** BEGIN DATA FOR THE TASK **

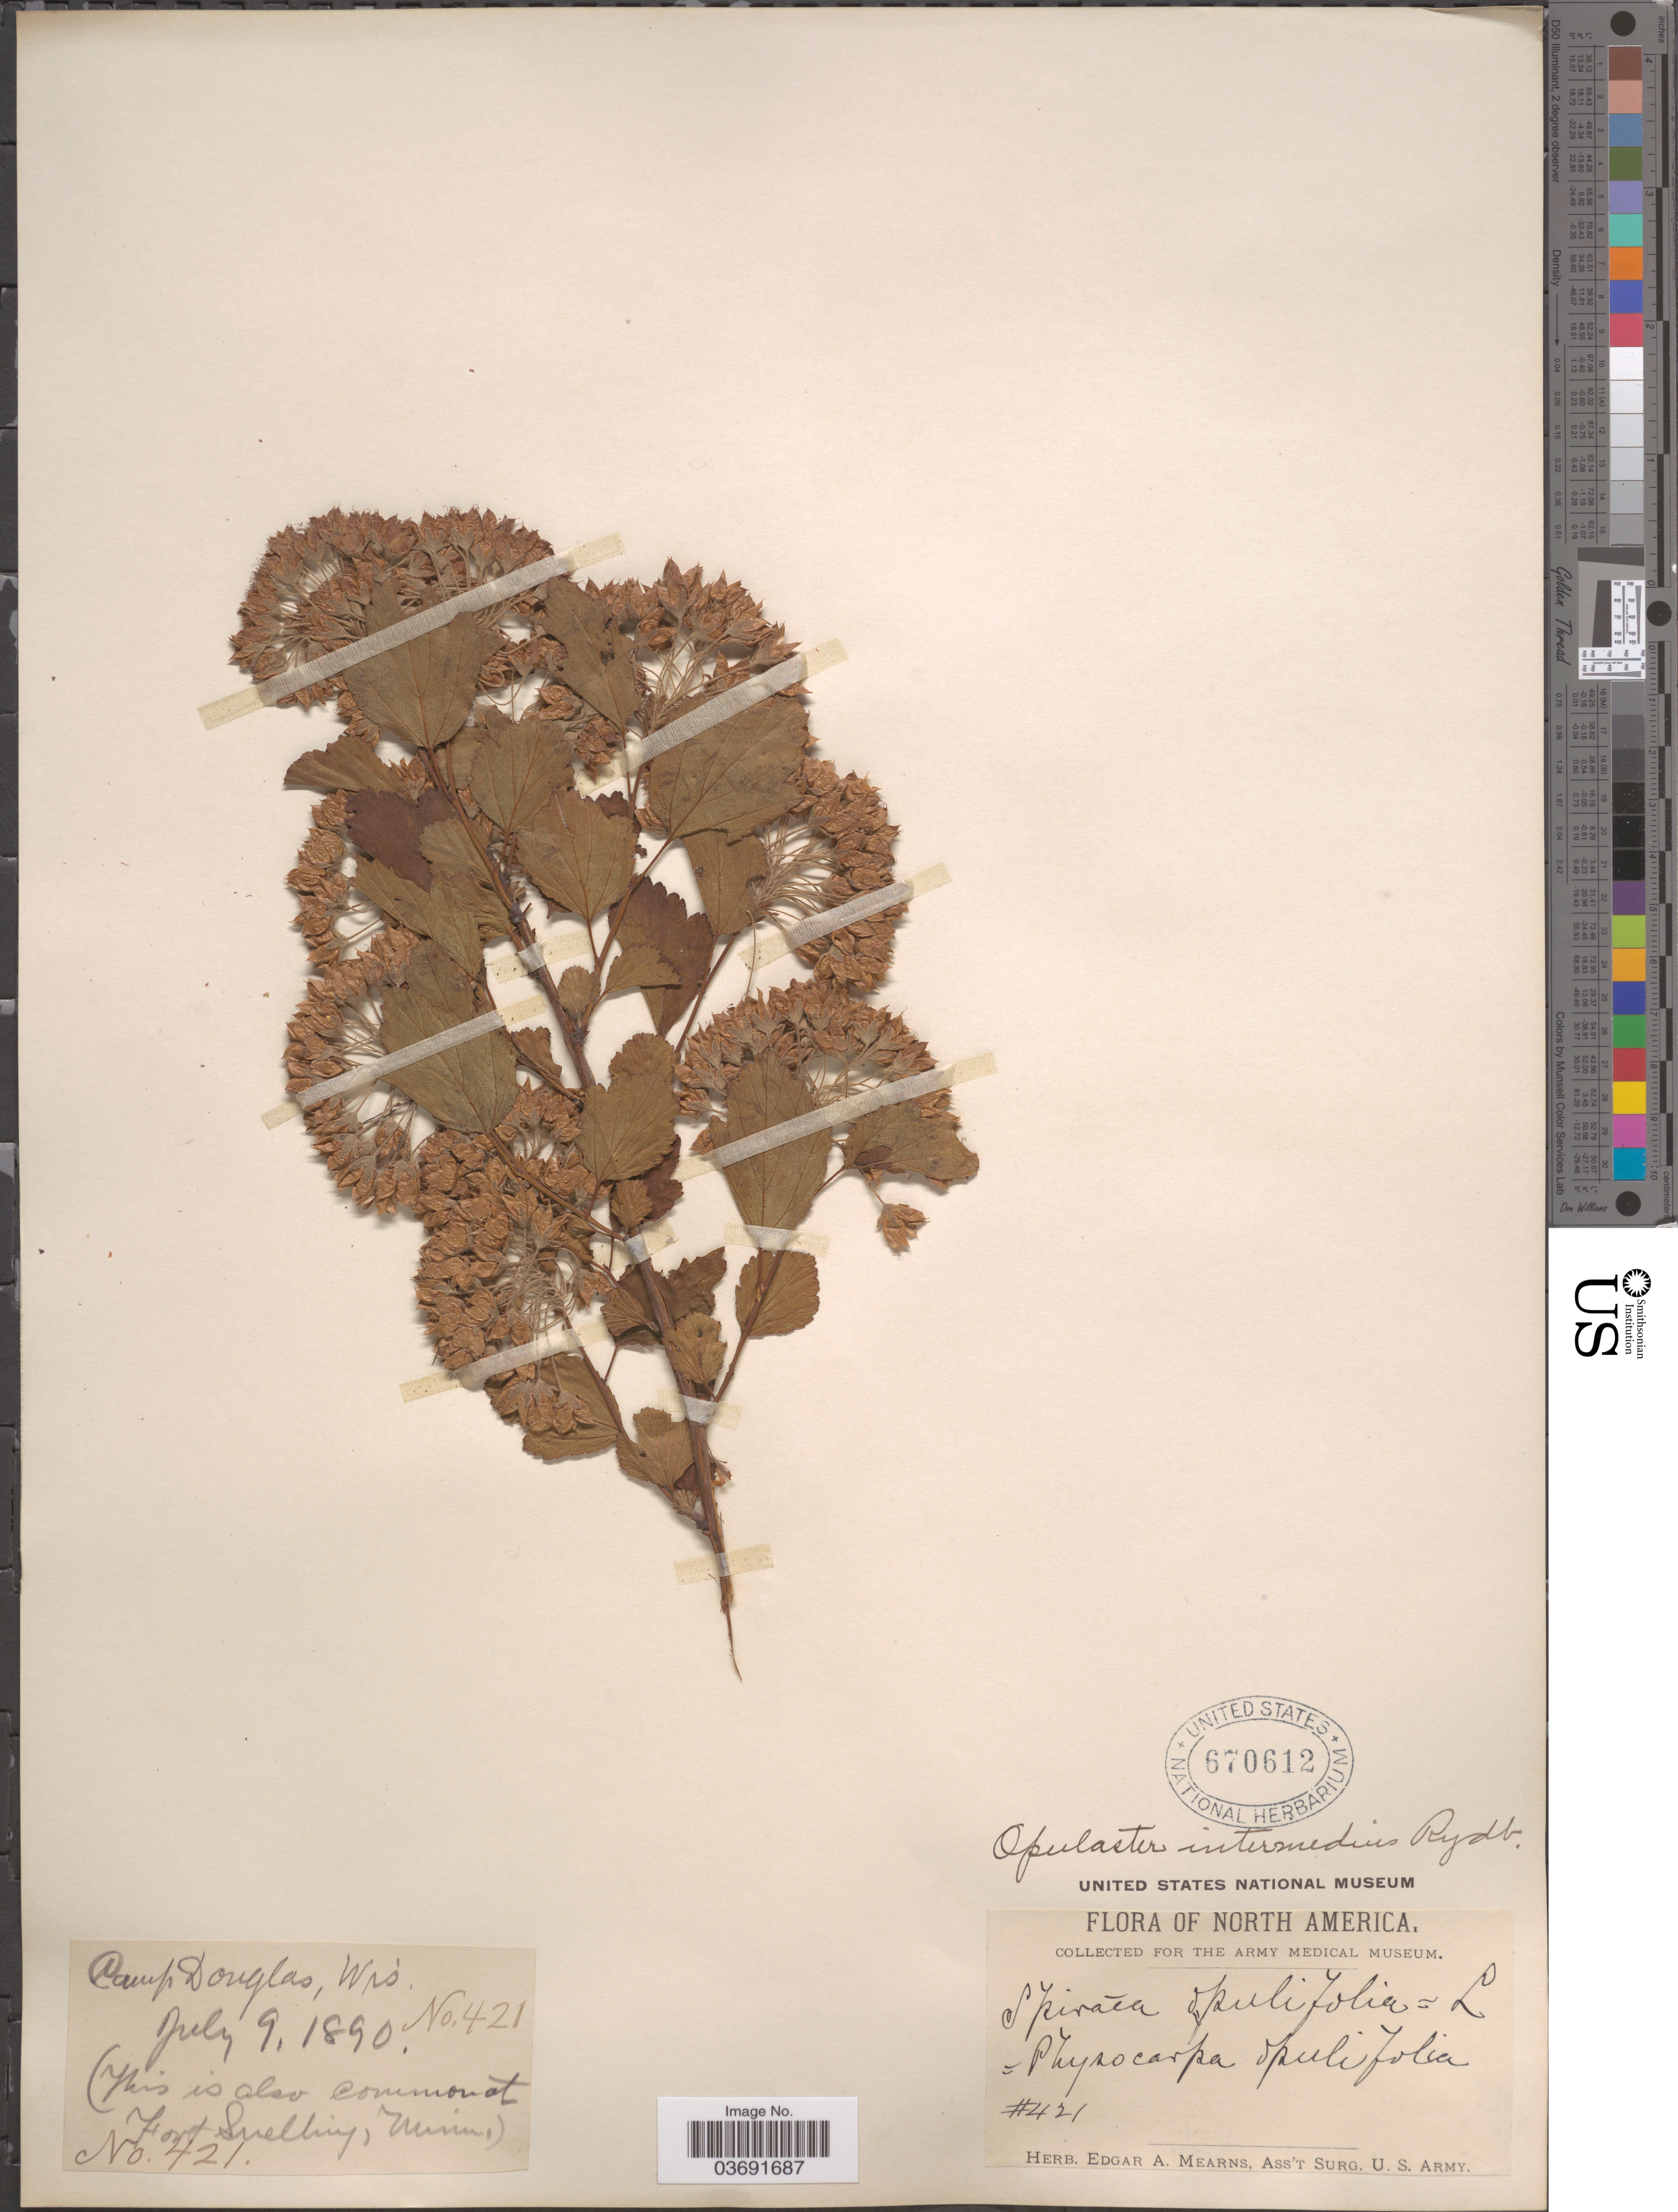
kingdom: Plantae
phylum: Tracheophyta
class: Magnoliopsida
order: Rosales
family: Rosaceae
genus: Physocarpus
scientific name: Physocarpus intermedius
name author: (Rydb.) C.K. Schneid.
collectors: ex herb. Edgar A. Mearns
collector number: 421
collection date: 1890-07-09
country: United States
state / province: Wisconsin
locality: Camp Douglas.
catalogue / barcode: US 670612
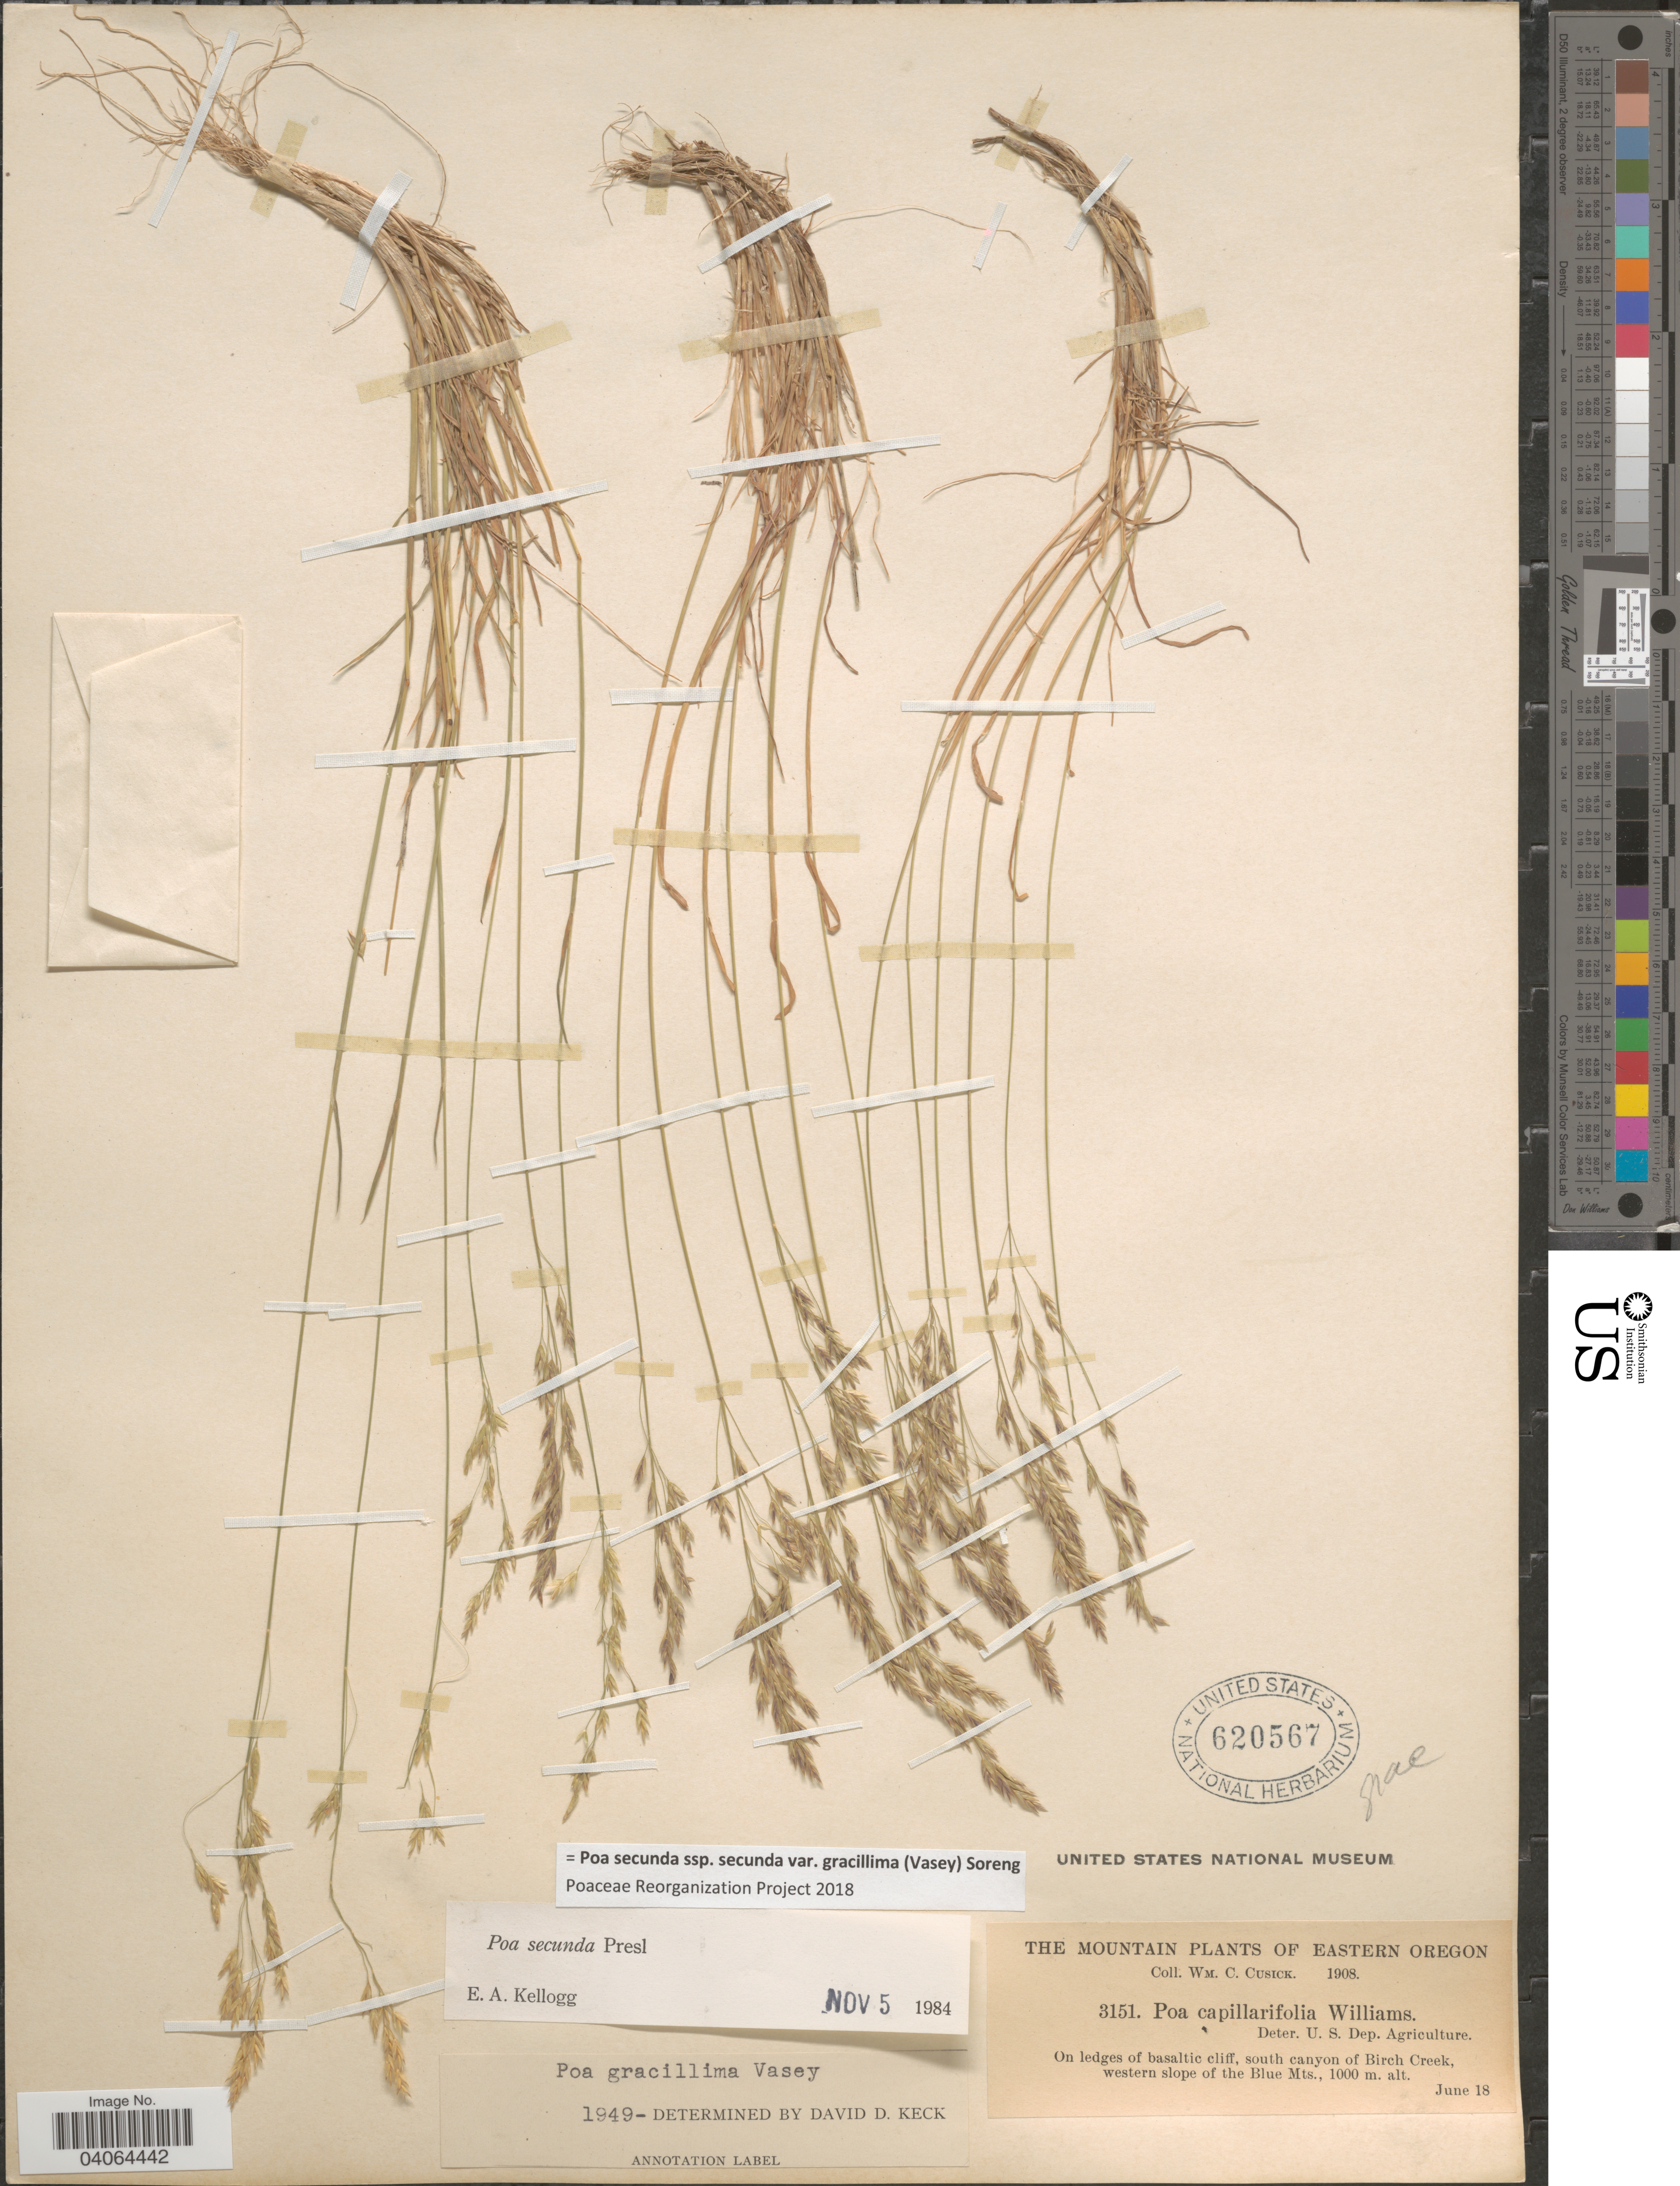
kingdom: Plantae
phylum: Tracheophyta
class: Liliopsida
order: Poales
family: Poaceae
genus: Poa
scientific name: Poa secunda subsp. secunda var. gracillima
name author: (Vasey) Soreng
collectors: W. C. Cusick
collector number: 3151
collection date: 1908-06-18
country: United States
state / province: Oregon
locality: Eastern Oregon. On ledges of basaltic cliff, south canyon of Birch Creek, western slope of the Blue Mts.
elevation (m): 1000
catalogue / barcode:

** END DATA FOR THE TASK **

SET PROBLEM
Pick out each line in the entries above that contains the string "name" and copy it. Case counts.

SOLUTION
scientific name: Physocarpus intermedius
name author: (Rydb.) C.K. Schneid.
scientific name: Poa secunda subsp. secunda var. gracillima
name author: (Vasey) Soreng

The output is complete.